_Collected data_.
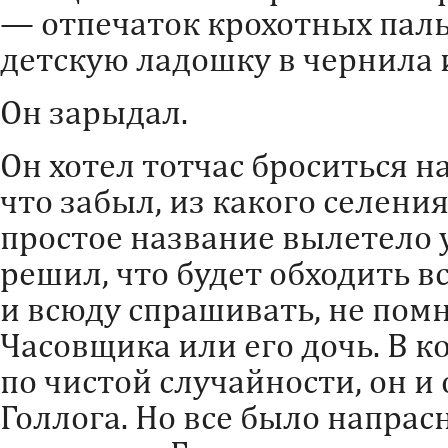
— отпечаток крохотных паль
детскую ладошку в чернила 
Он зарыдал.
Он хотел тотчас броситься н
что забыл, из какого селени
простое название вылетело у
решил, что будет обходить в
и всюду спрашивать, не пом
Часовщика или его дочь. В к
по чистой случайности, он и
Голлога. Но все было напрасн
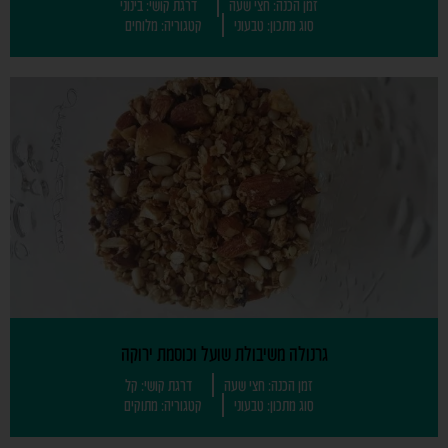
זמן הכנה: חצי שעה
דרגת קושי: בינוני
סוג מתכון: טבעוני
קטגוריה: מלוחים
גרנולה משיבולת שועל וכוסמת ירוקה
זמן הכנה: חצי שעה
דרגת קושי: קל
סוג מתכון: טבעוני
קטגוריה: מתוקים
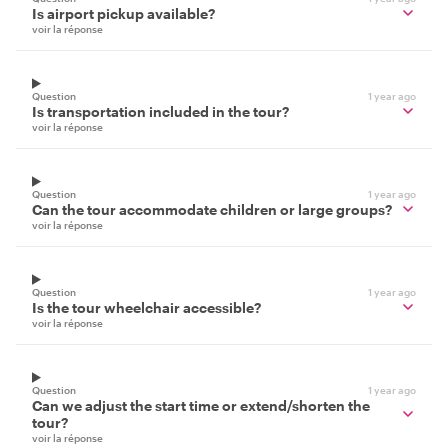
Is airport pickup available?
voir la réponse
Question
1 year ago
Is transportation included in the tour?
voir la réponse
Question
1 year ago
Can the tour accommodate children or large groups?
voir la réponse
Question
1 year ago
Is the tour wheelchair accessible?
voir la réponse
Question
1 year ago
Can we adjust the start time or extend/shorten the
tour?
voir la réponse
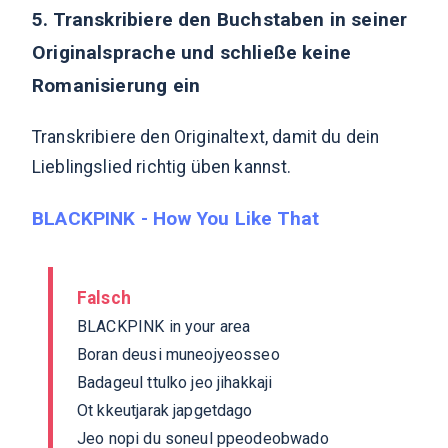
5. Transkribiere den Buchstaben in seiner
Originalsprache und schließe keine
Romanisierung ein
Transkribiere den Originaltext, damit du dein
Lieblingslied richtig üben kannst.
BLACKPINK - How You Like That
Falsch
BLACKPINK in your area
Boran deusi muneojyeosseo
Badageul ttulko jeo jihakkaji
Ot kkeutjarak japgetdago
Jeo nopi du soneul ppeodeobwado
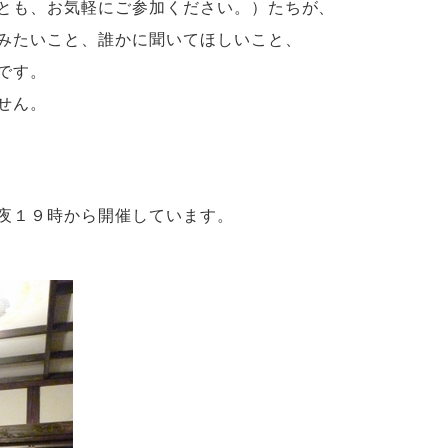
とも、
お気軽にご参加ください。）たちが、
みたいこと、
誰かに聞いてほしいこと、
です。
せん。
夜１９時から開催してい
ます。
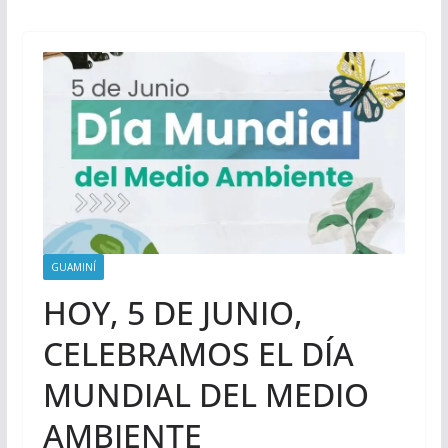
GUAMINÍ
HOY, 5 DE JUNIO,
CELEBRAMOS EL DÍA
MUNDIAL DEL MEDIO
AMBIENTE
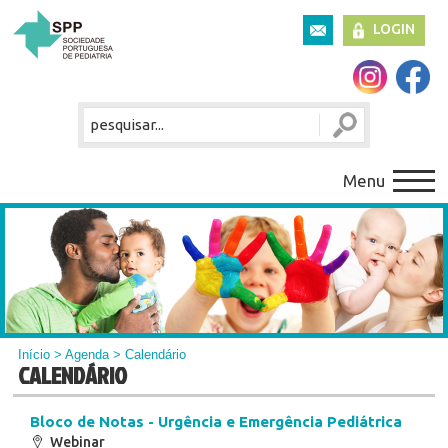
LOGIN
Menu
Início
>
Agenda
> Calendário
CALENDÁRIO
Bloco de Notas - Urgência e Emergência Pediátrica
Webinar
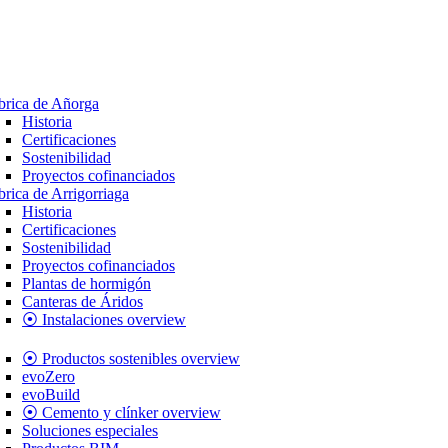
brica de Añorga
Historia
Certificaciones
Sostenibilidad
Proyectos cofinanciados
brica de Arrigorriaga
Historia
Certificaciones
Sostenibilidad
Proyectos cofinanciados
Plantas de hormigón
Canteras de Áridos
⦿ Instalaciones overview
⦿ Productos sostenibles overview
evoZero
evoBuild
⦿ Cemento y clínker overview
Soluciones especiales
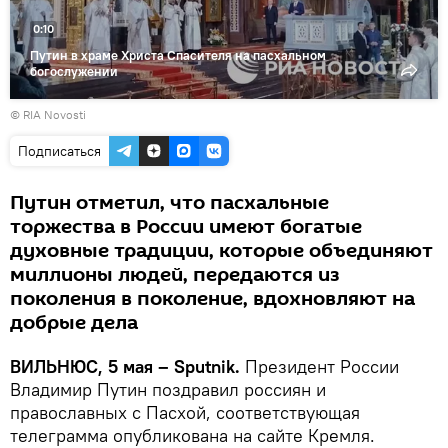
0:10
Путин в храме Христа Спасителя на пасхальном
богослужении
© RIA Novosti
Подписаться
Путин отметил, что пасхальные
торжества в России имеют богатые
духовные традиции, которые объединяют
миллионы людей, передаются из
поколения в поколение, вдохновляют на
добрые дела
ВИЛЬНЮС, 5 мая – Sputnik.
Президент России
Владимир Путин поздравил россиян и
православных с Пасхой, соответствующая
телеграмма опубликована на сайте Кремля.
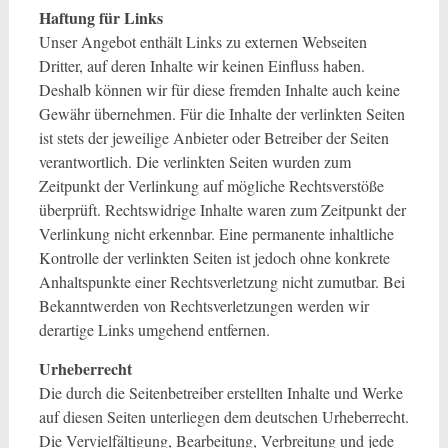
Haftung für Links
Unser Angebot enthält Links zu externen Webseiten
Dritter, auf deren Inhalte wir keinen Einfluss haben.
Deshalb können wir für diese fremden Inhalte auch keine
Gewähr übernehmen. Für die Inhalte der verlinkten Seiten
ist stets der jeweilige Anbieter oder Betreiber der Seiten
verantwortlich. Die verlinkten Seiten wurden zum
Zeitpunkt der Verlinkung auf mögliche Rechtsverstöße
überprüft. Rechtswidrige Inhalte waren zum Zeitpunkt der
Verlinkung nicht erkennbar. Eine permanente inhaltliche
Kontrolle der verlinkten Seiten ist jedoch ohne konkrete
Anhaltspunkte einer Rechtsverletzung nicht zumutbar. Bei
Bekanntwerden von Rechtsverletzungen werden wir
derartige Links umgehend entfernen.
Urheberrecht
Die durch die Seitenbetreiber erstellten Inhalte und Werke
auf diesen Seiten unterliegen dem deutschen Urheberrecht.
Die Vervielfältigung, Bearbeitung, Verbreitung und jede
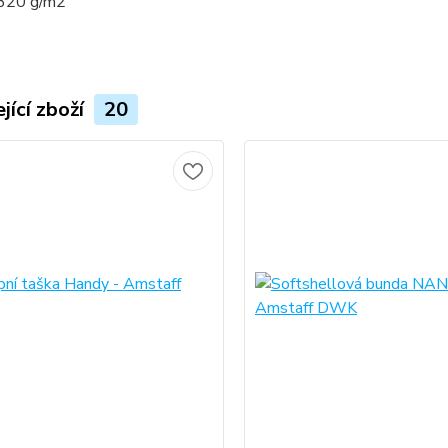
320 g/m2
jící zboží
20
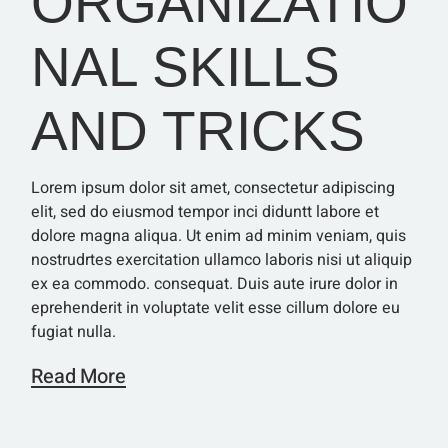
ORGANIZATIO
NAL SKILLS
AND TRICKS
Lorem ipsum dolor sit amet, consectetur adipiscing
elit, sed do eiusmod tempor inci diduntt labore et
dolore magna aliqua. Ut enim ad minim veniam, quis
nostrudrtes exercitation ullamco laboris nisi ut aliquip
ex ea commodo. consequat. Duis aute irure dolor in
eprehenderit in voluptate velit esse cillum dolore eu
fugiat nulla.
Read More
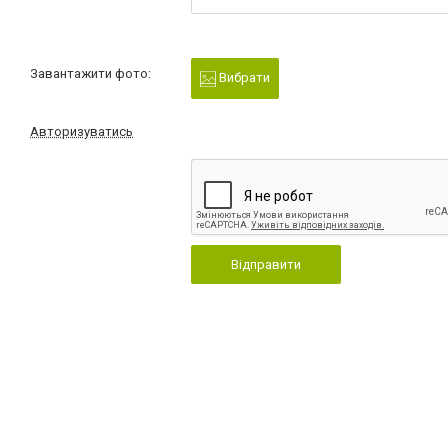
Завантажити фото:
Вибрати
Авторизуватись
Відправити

...

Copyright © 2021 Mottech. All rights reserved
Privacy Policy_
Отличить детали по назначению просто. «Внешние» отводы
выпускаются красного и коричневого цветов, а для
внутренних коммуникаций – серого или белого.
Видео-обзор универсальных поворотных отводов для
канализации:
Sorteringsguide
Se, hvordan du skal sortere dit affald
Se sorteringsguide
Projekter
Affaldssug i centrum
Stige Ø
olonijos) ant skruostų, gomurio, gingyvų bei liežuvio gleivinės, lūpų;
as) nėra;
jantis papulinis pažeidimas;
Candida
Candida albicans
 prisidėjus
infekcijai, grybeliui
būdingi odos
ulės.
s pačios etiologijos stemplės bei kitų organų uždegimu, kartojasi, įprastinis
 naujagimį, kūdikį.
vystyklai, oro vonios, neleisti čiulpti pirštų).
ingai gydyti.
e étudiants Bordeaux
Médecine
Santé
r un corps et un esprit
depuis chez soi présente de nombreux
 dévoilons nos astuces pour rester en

---

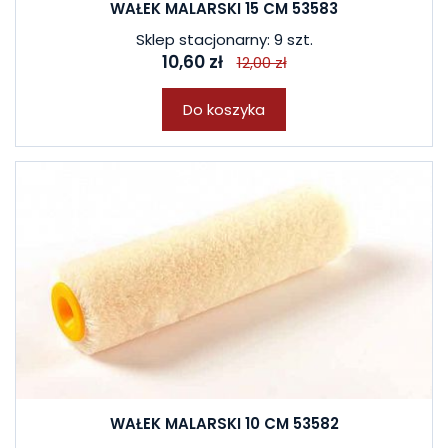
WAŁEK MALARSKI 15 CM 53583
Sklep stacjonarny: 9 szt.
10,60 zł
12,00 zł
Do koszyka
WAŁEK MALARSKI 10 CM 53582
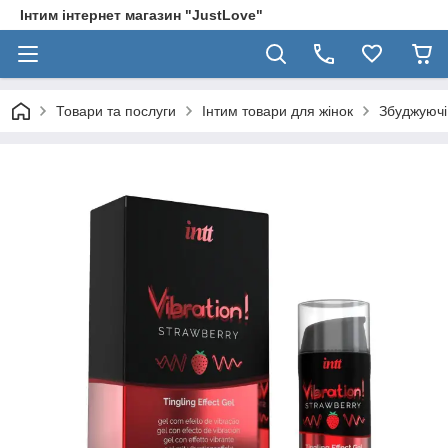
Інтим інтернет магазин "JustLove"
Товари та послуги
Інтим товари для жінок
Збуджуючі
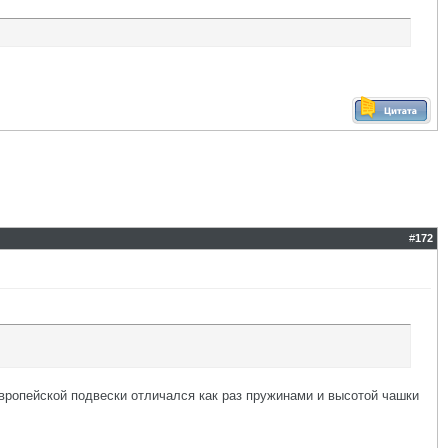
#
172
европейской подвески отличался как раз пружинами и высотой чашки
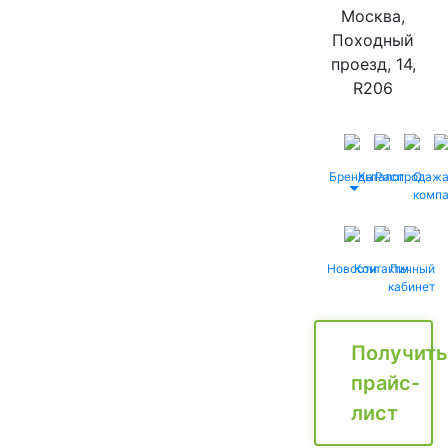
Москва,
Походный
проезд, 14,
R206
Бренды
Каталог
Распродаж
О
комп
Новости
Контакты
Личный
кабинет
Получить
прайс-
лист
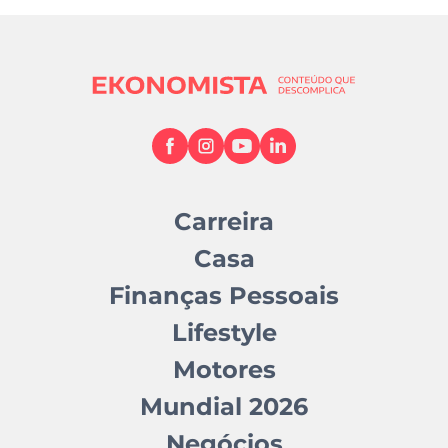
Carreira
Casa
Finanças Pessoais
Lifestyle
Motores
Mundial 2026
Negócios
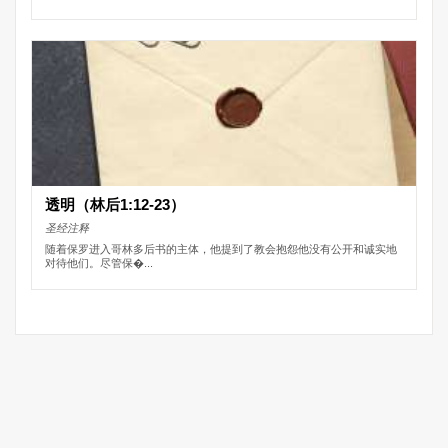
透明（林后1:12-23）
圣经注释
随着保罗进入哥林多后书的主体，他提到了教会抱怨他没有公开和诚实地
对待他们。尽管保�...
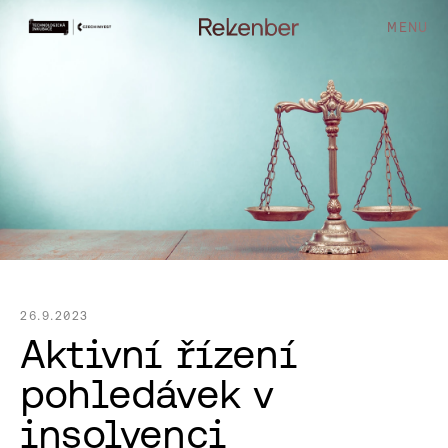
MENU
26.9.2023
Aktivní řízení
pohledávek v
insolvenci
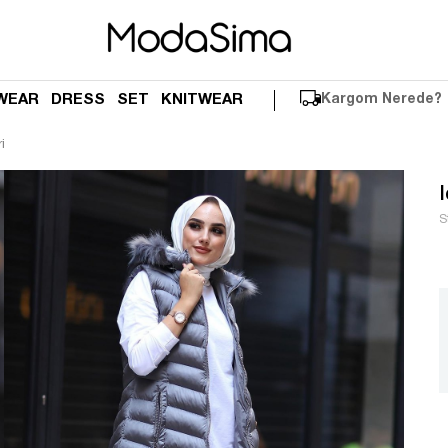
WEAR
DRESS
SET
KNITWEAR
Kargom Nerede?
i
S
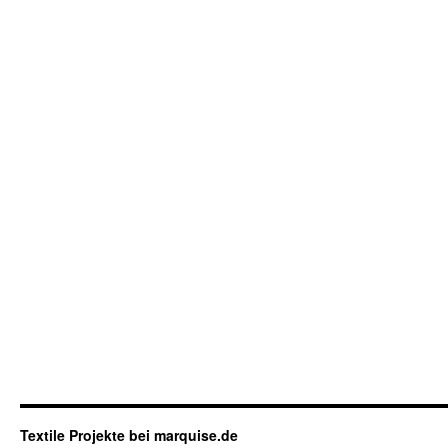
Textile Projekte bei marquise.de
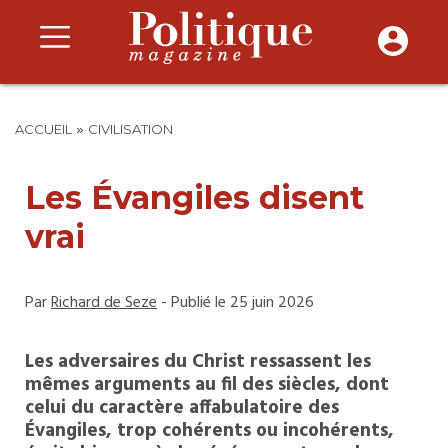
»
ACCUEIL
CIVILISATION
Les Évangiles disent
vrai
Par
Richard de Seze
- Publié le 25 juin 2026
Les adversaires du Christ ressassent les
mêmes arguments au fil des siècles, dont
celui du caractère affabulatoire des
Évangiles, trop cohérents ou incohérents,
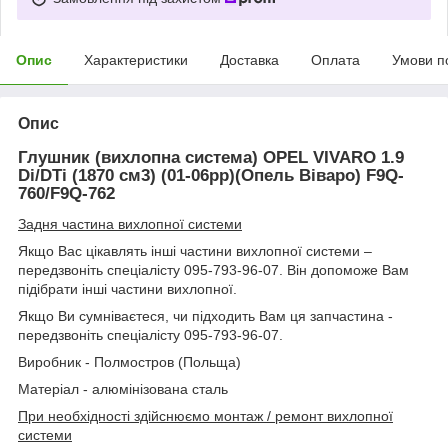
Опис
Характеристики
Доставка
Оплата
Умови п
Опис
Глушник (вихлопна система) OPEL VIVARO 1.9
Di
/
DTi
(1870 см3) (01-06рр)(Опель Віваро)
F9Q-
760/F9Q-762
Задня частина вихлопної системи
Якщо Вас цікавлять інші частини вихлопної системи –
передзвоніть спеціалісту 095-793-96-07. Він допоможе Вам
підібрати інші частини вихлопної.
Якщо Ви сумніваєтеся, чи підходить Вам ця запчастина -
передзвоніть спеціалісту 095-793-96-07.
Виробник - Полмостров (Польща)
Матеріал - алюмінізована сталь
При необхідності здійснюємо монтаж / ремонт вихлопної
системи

_Job item_. Print an exact copy of the lines above, from the one containing "brica de Arrigorriaga" through the one containing "Путин отметил, что пасхальные", and leave out the pictures.

_Answer box_.
brica de Arrigorriaga
Historia
Certificaciones
Sostenibilidad
Proyectos cofinanciados
Plantas de hormigón
Canteras de Áridos
⦿ Instalaciones overview
⦿ Productos sostenibles overview
evoZero
evoBuild
⦿ Cemento y clínker overview
Soluciones especiales
0:10
Путин в храме Христа Спасителя на пасхальном
богослужении
© RIA Novosti
Подписаться
Путин отметил, что пасхальные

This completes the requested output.